Deux raisons ont poussé la Commission à proposer des changements aux règlements 2081/92 et 2082/92: - d'un côté, la nécessité de simplifier la procédure d'enregistrement. Jusqu'ici, cette procédure se passe en deux étapes: une première étape au niveau national, conduite par les autorités de l'Etat membre où se situe la zone géographique concernée ou où est localisé le producteur, et une deuxième au niveau de l'UE, conduite par la Commission européenne qui doit vérifier si la demande de protection satisfait aux conditions établies dans les règlements de l'UE. La Commission, qui considère que cette double procédure mène à une duplication des travaux et à des examens trop complexes et volumineux, estime qu'il faut simplifier le système, en clarifiant les responsabilités des différentes autorités et en améliorant la transparence et l'égalité de traitement ; - de l'autre côté, la nécessité de rendre le règlement 2081/91 compatible avec les accords internationaux en cette matière, notamment l'accord sur les ADPIC et le GATT. Un panel de l'OMC a jugé en avril 2005 (plaintes des Etats-Unis et Australie) que le régime communautaire n'était pas entièrement compatible avec les dispositions de ces accords. Le délai pour l'exécution de la décision de l'OMC expire en avril 2006. Sur cette toile de fond, la Commission propose aux Etats membres d'adopter:

une nouvelle proposition de règlement sur la protection des indications géographiques et des appellations d'origine des produits agricoles et des denrées alimentaires. Cette proposition contient notamment deux changements par rapport à la situation actuelle: (1) elle définit mieux les informations-clés qui doivent faire l'objet d'une publication officielle avant l'enregistrement. Cette publication permet à tout opérateur d'exercer son droit d'opposition à l'enregistrement. Elle permet aussi aux autorités compétentes de contrôle d'assurer la protection réelle des produits concernés. Le nouveau règlement introduira une présentation standardisée et synthétique de ces éléments (nom, description du produit, étiquetage, preuve du lien entre le produit et l'origine géographique, etc.), ce qui permettra d'assurer une homogénéité accrue et une égalité de traitement entre les demandes dans les différents Etats membres ; (2) elle précise la répartition des compétences entre Etats membres et Commission européenne. Désormais, pour toute demande correspondant à une zone délimitée de l'UE, l'Etat membre est tenu de s'assurer que la demande remplit les conditions du règlement de l'UE. Le fait que la Commission procédera à un examen ultérieur (avant de décider l'enregistrement ou le rejet de la demande) ne saurait dispenser l'Etat membre de remplir ses responsabilités. Les dénominations géographiques de pays tiers ont accès au régime de protection de l'UE, mais seulement si elles sont déjà protégées dans leur pays d'origine. En revanche, conformément au jugement du panel de l'OMC d'avril 2005, le nouveau règlement abolit les dispositions du règlement 2081/92 sur l'équivalence et la réciprocité, ainsi que la nécessité de passer par le gouvernement du pays tiers pour introduire une demande de protection dans l'UE.

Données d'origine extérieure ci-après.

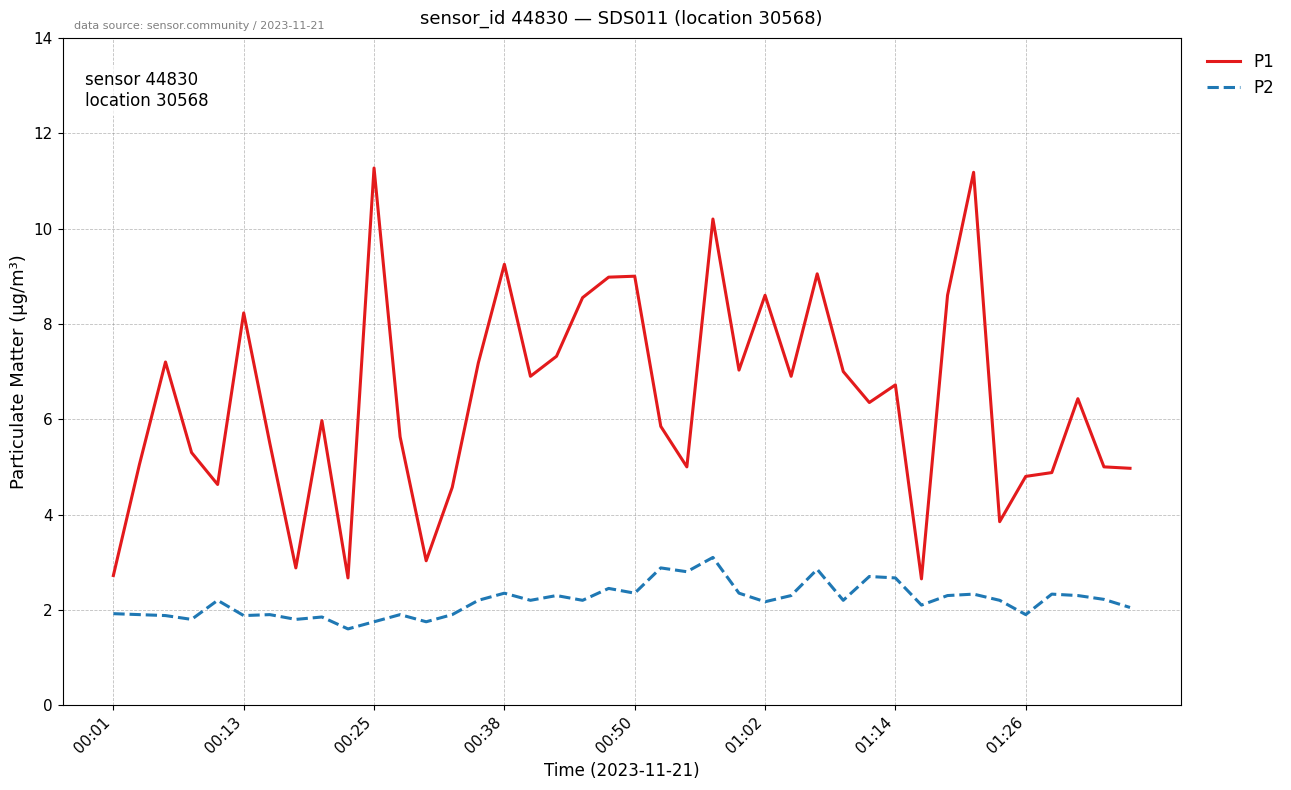

How many categories are shown in the chart?

40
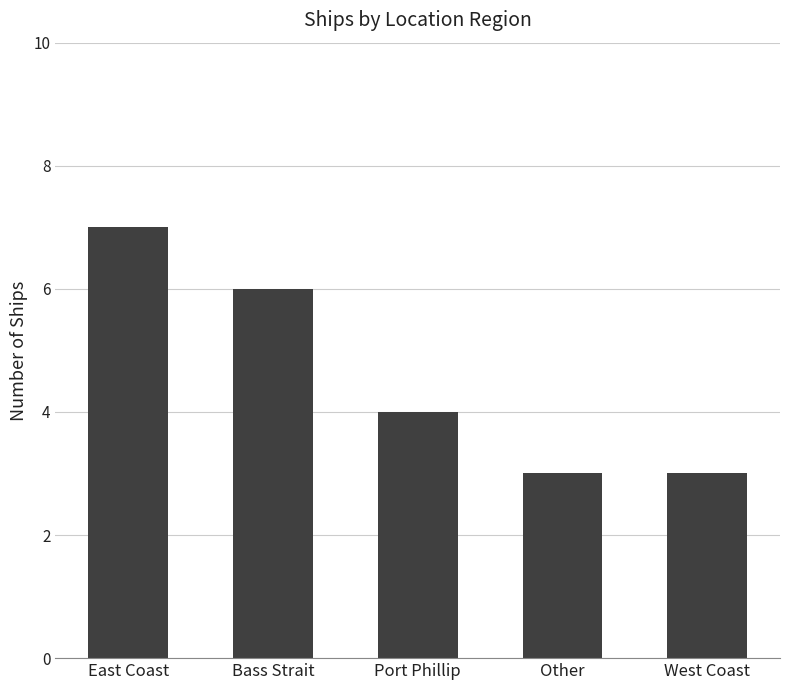

What is the difference between the second highest and minimum values?

3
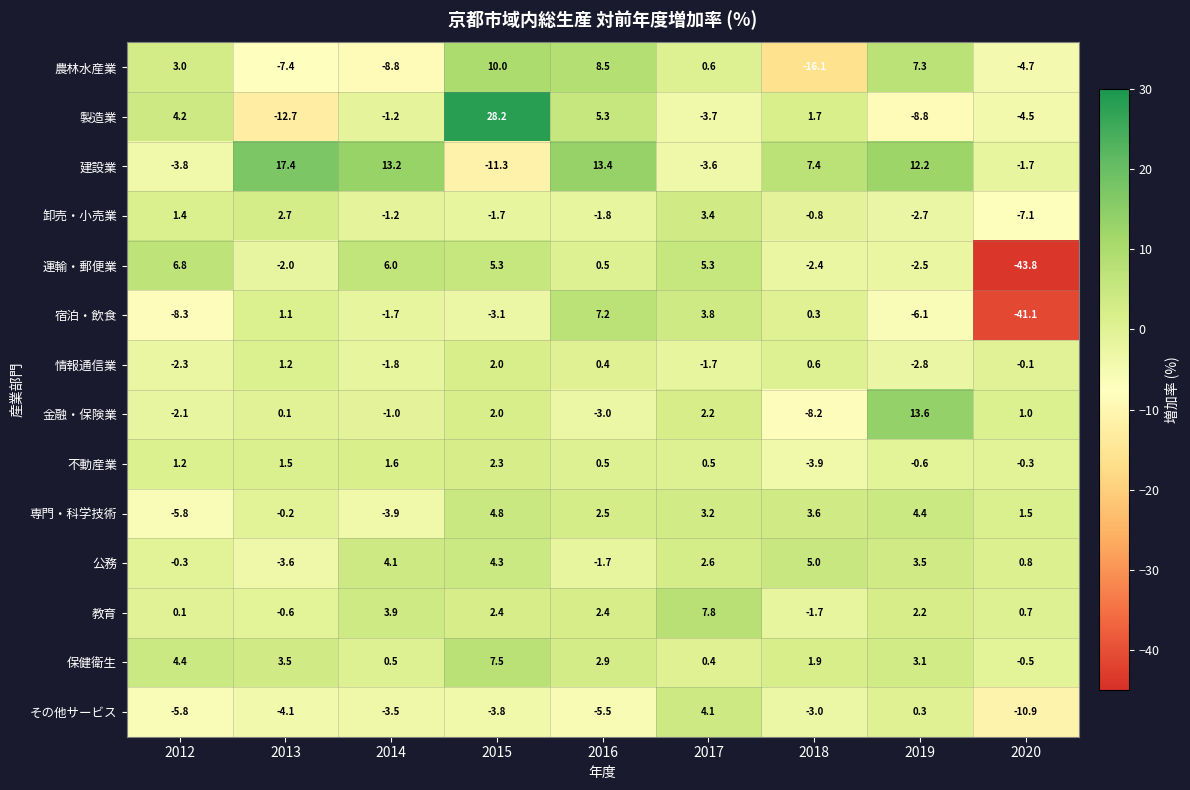

How many data points in 卸売・小売業 are above -1?

4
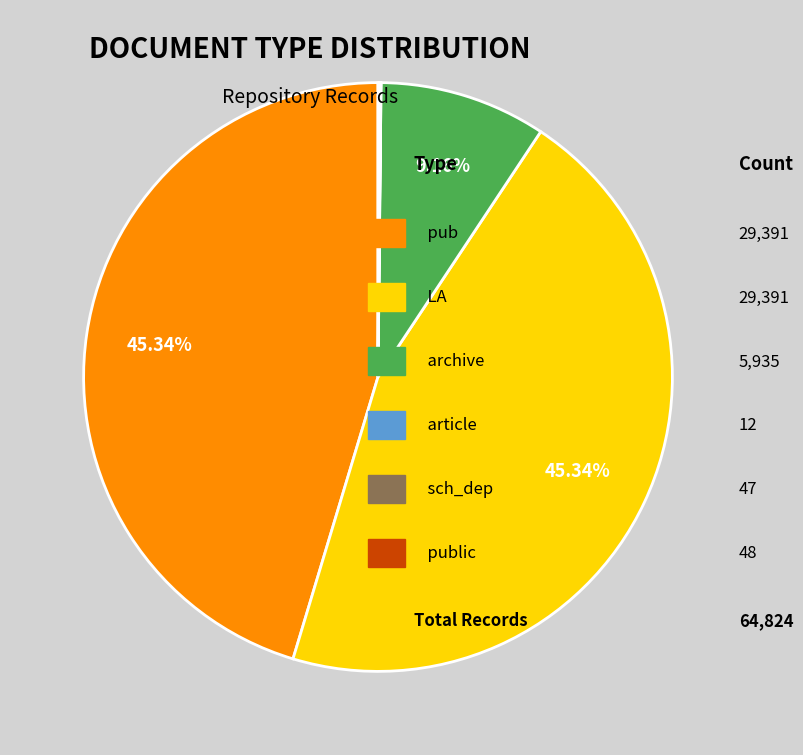

Is there a majority slice in this chart?

No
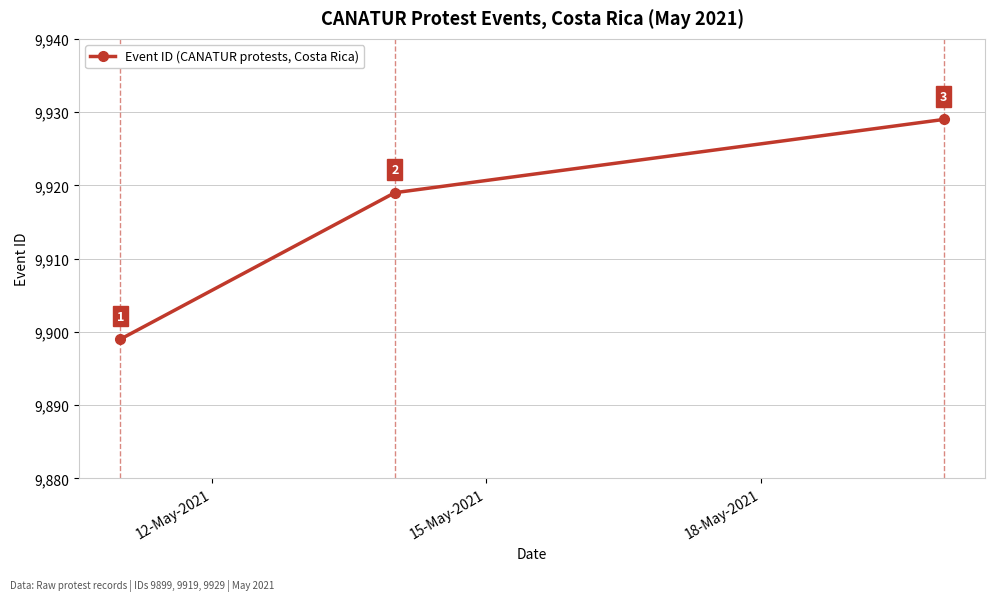

Does the chart display data point markers on the line(s)?

Yes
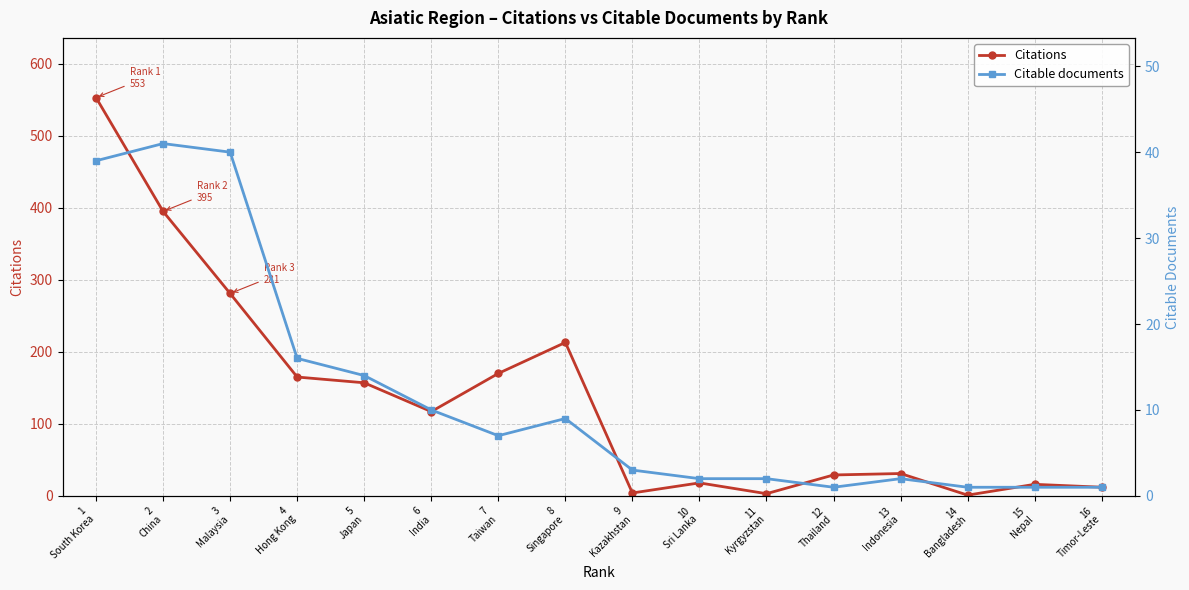

Does the chart display data point markers on the line(s)?

Yes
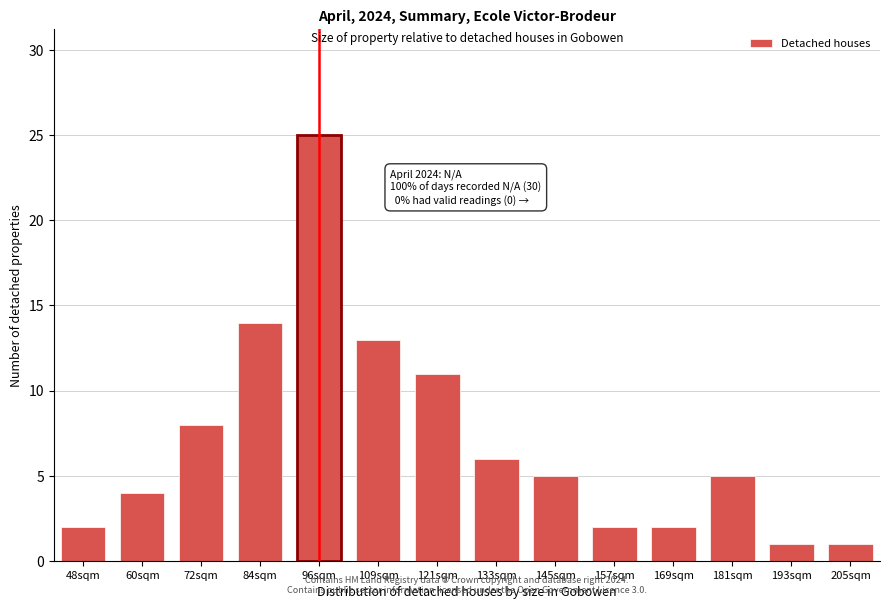

Reading right to left, list all the values displayed in this chart.

205sqm=1	193sqm=1	181sqm=5	169sqm=2	157sqm=2	145sqm=5	133sqm=6	121sqm=11	109sqm=13	96sqm=25	84sqm=14	72sqm=8	60sqm=4	48sqm=2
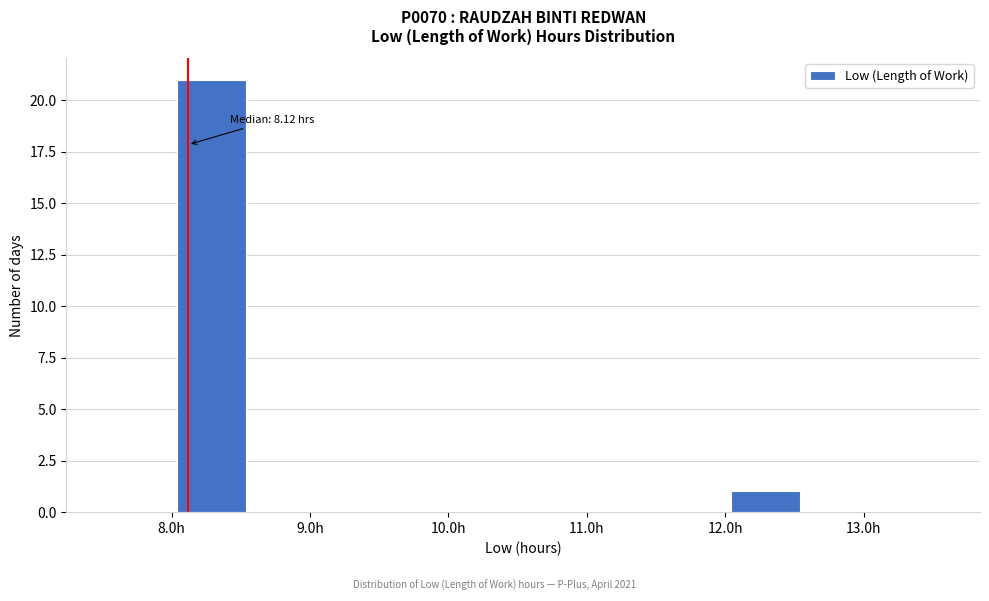

Which range on the x-axis has the tallest bar?

8.04 to 8.54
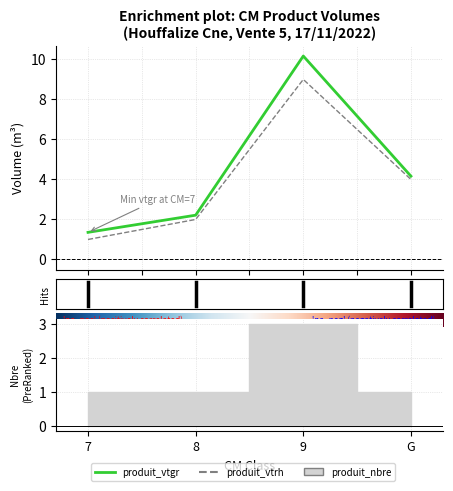

True or false: produit_vtgr has more than 2 interior local peaks.

False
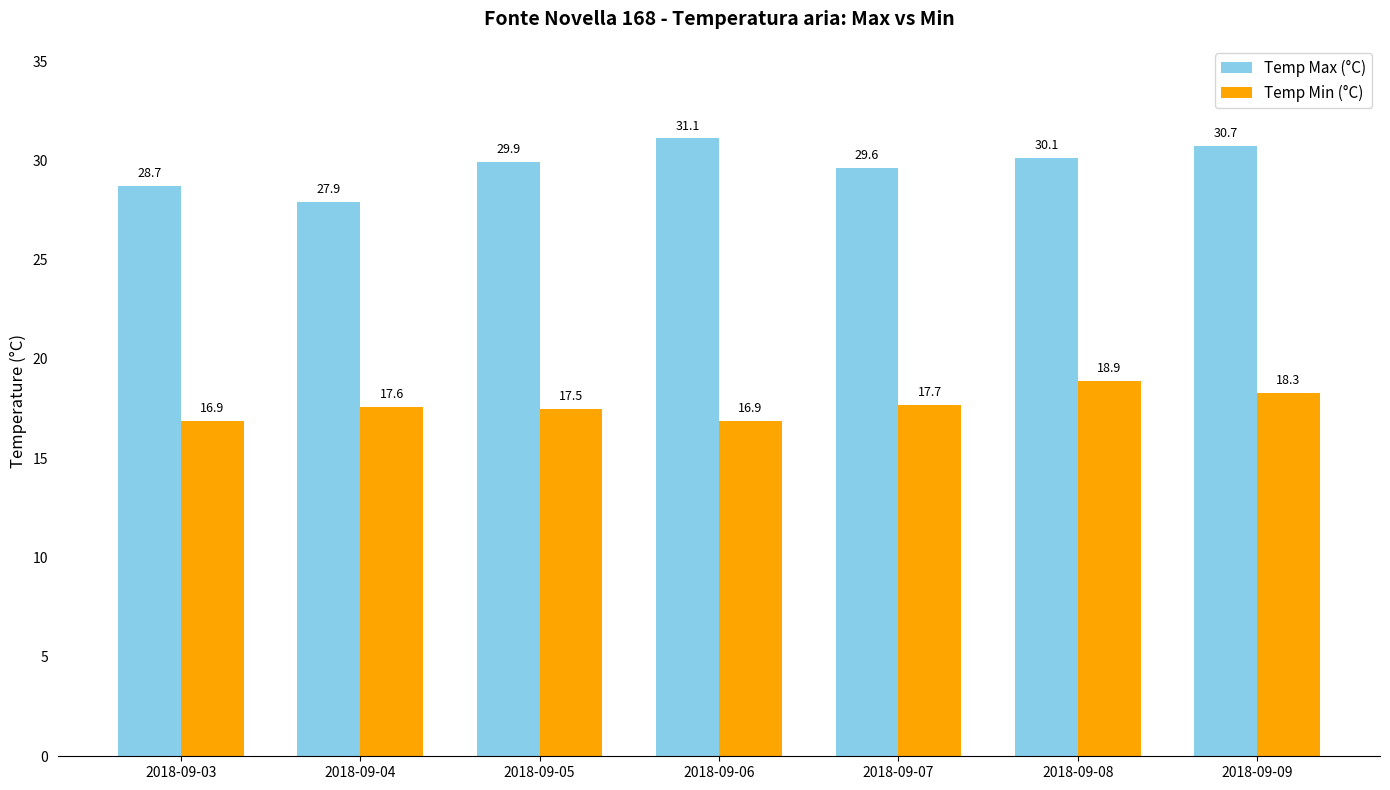

Where does the Temp Max (°C) series first go above 29?

2018-09-05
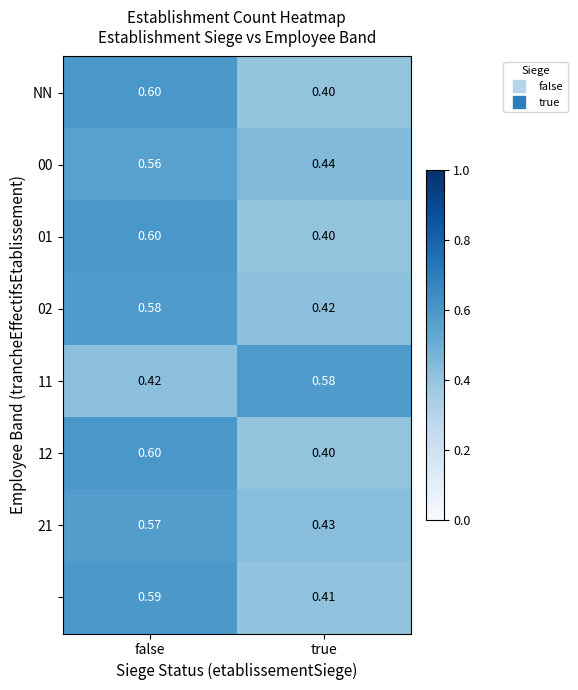

What is the smallest value displayed?

0.4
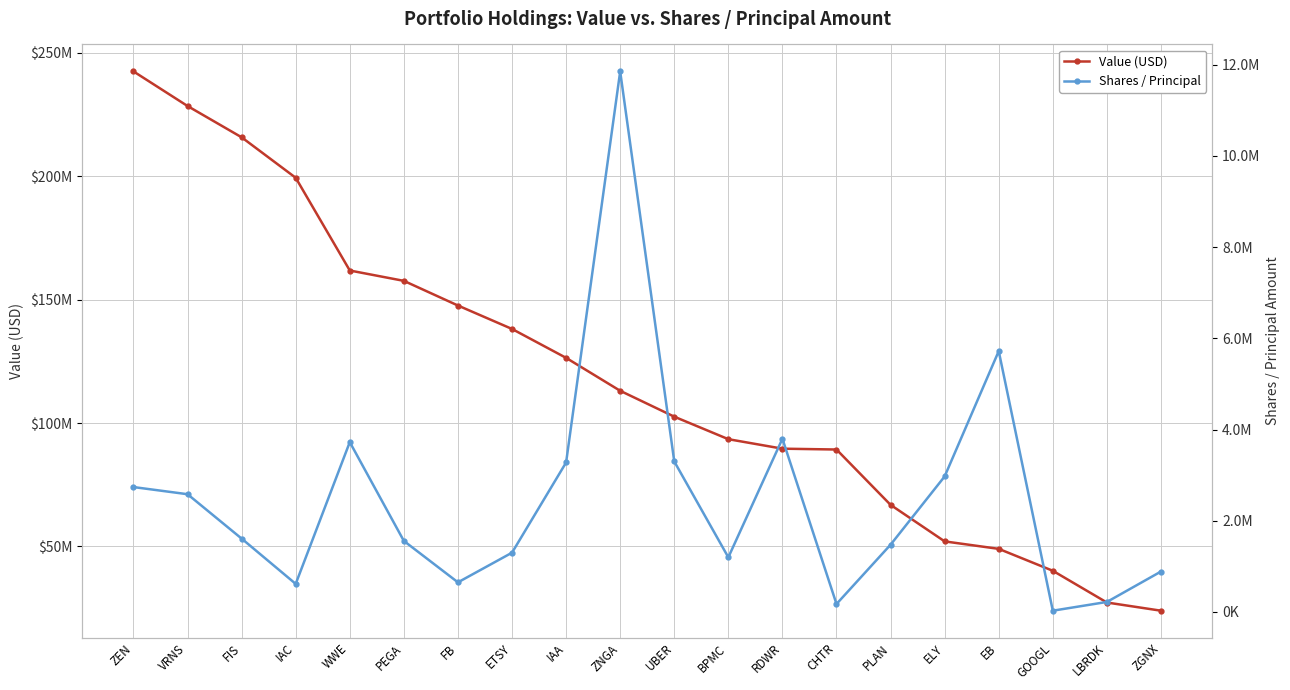

True or false: Value (USD) and Shares / Principal cross at least once.

False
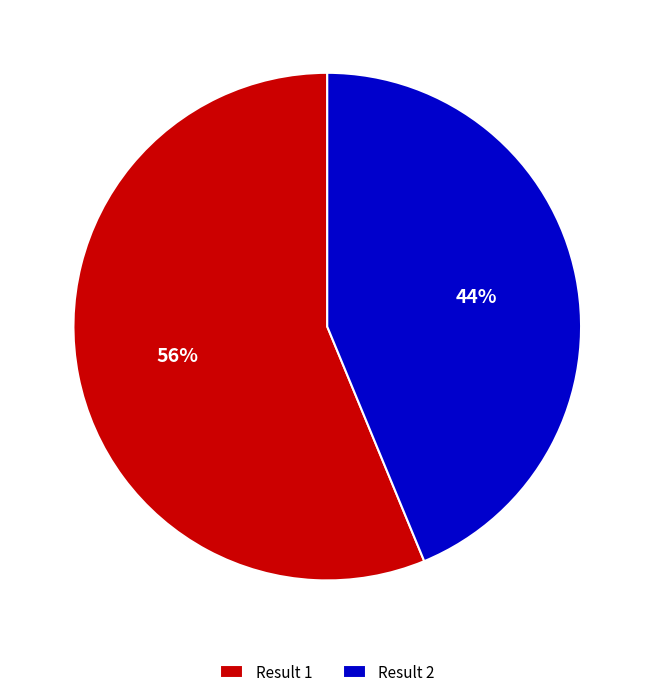

Do Result 1 and Result 2 together represent more than half of the pie?

Yes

une proposition de règlement sur les spécificités traditionnelles des produits agricoles et des denrées alimentaires. Cette proposition simplifie et précise les termes utilisés dans le règlement actuel « dont l'objet n'apparaît pas assez clairement aux producteurs et aux autres opérateurs concernés », affirme la Commission. Le nouveau texte définit aussi des termes élémentaires (comme le mot « traditionnel ») qui n'étaient même pas définis dans le règlement 2082/92. Il corrige aussi certaines incohérences dans le texte actuel et reprend une série d'améliorations proposées dans le nouveau règlement sur les indications géographiques et les appellations d'origine (voir plus haut), notamment en ce qui concerne le système de contrôle et les procédures d'enregistrement et d'opposition.